Ricardo Izar lembra que já tramita na Câmara outro projeto de lei para criar o registro nacional de animais domésticos. “Assim teremos controle da posse responsável, combatendo o grande problema que existe hoje que é o abandono”, diz.

Críticas

O especialista em Direito Civil Érico Klein não vê, na legislação atual, a possibilidade de animais figurarem como autores de ação.

“Os animais não são, hoje, sujeito de direitos, não têm capacidade postulatória. Não têm capacidade de entrar em juízo ser titular de ação”, diz.

Com isso, ele refuta o argumento de que terceiros não poderiam postular direito do animal por ser direito de outro.

“Não é direito de outro. Animal não é outro, é um animal, não é sujeito de direito. Não poder postular direito de terceiro em nome próprio é uma situação relativa a pessoas que são detentoras de direito”, diz.

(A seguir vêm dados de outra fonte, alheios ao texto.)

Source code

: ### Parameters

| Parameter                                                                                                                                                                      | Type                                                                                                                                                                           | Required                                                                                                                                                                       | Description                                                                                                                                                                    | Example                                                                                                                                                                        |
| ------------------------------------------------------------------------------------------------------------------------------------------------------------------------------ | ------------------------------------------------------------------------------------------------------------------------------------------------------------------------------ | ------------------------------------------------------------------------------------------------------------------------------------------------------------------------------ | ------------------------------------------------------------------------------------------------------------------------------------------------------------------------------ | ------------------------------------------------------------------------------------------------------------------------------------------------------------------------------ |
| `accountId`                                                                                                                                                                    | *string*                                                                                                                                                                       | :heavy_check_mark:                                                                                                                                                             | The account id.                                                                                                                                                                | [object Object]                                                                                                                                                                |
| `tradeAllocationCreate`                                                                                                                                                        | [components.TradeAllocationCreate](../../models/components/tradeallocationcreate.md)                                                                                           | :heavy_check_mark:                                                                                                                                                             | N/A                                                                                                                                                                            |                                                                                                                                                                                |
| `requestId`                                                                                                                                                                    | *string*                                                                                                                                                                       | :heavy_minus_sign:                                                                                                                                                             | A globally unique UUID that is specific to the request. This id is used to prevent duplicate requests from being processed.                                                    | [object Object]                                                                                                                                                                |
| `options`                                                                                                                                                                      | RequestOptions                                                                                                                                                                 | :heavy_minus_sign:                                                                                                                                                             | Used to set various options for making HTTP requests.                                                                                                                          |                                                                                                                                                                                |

Para ele, tanto as ações quanto o projeto de lei em tramitação no Congresso têm muito mais um efeito simbólico para chamar a atenção para a causa, que efeito prático.

“A consequência prática de considerar titulares de direito seria muito pequena. Hoje eles são representados por seus guardiões, ou pelas Ongs. Com ou sei lei, nenhum animal ingressará por livre arbítrio na Justiça. Um humano vai ter que postular esse direito pelo animal e, hoje, isso já pode ser feito”, acrescenta, criticando, ainda que o projeto beneficiar apenas os animais domésticos.

“Se não estabelece o status de ser senciente para animais criados para a alimentação humana e, agora, nem mesmo para os animais de rodeios e vaquejadas, não é um projeto de direito dos animais, mas de direitos dos pets”.